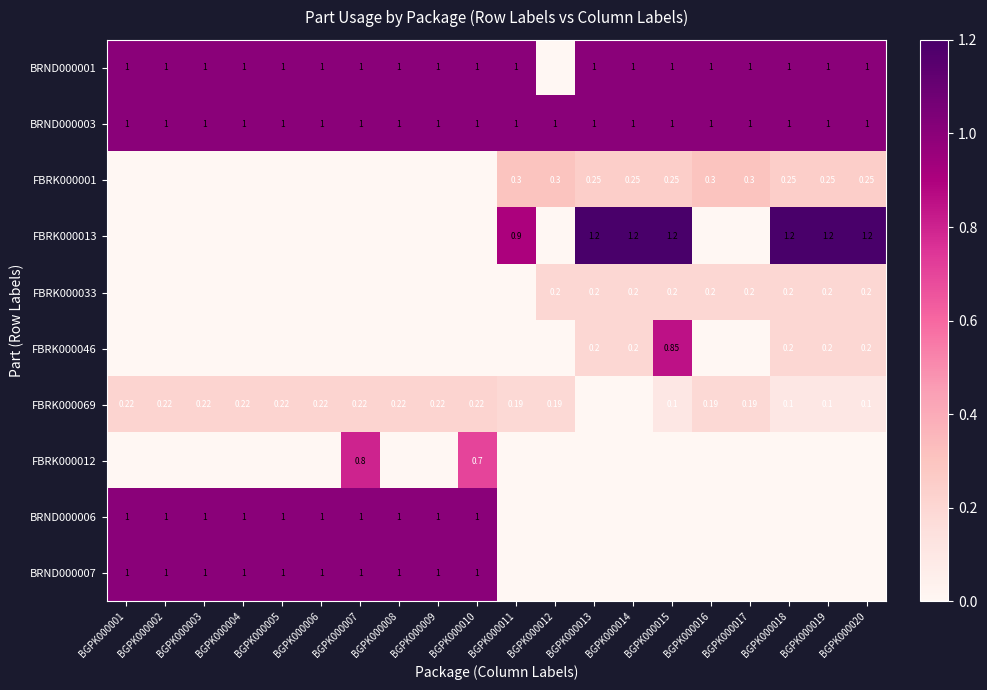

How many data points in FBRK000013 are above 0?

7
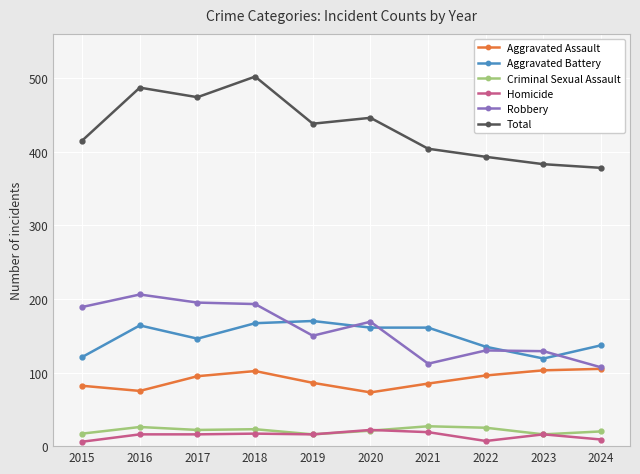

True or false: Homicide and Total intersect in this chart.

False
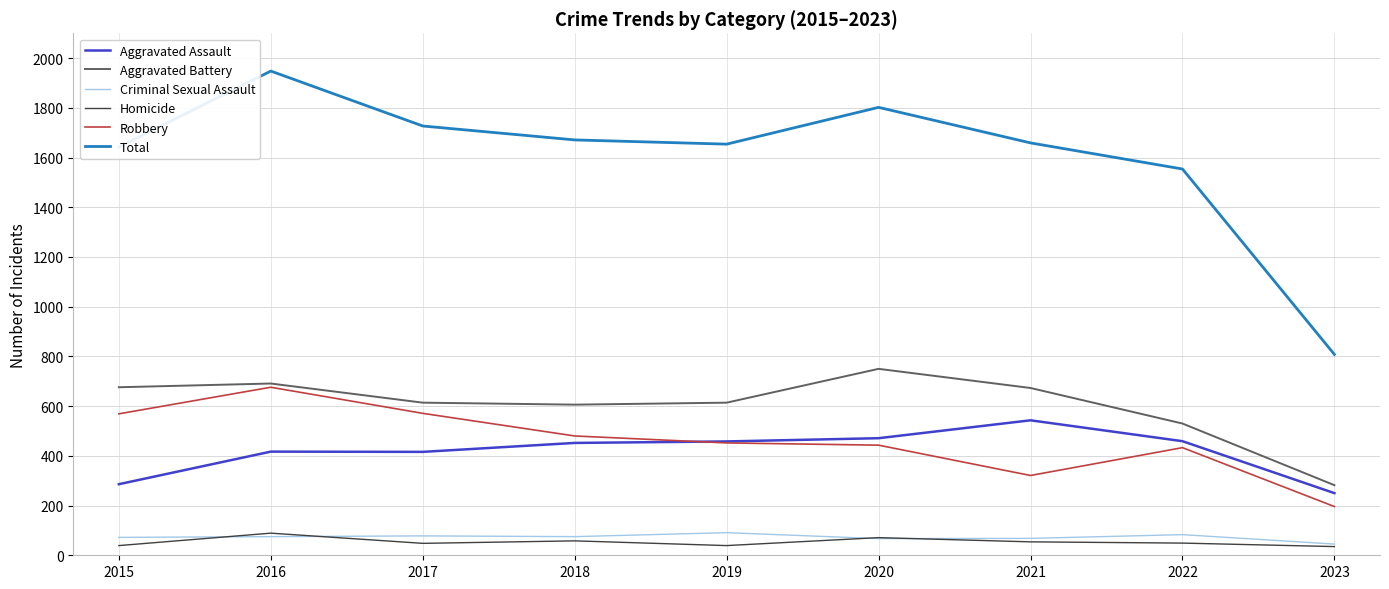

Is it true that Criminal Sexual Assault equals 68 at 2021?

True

## Required work
Please write out all of the records above word for word, leaving out the pictures.

## Your solution
How many data points in FBRK000013 are above 0?

7

True or false: Homicide and Total intersect in this chart.

False

Is it true that Criminal Sexual Assault equals 68 at 2021?

True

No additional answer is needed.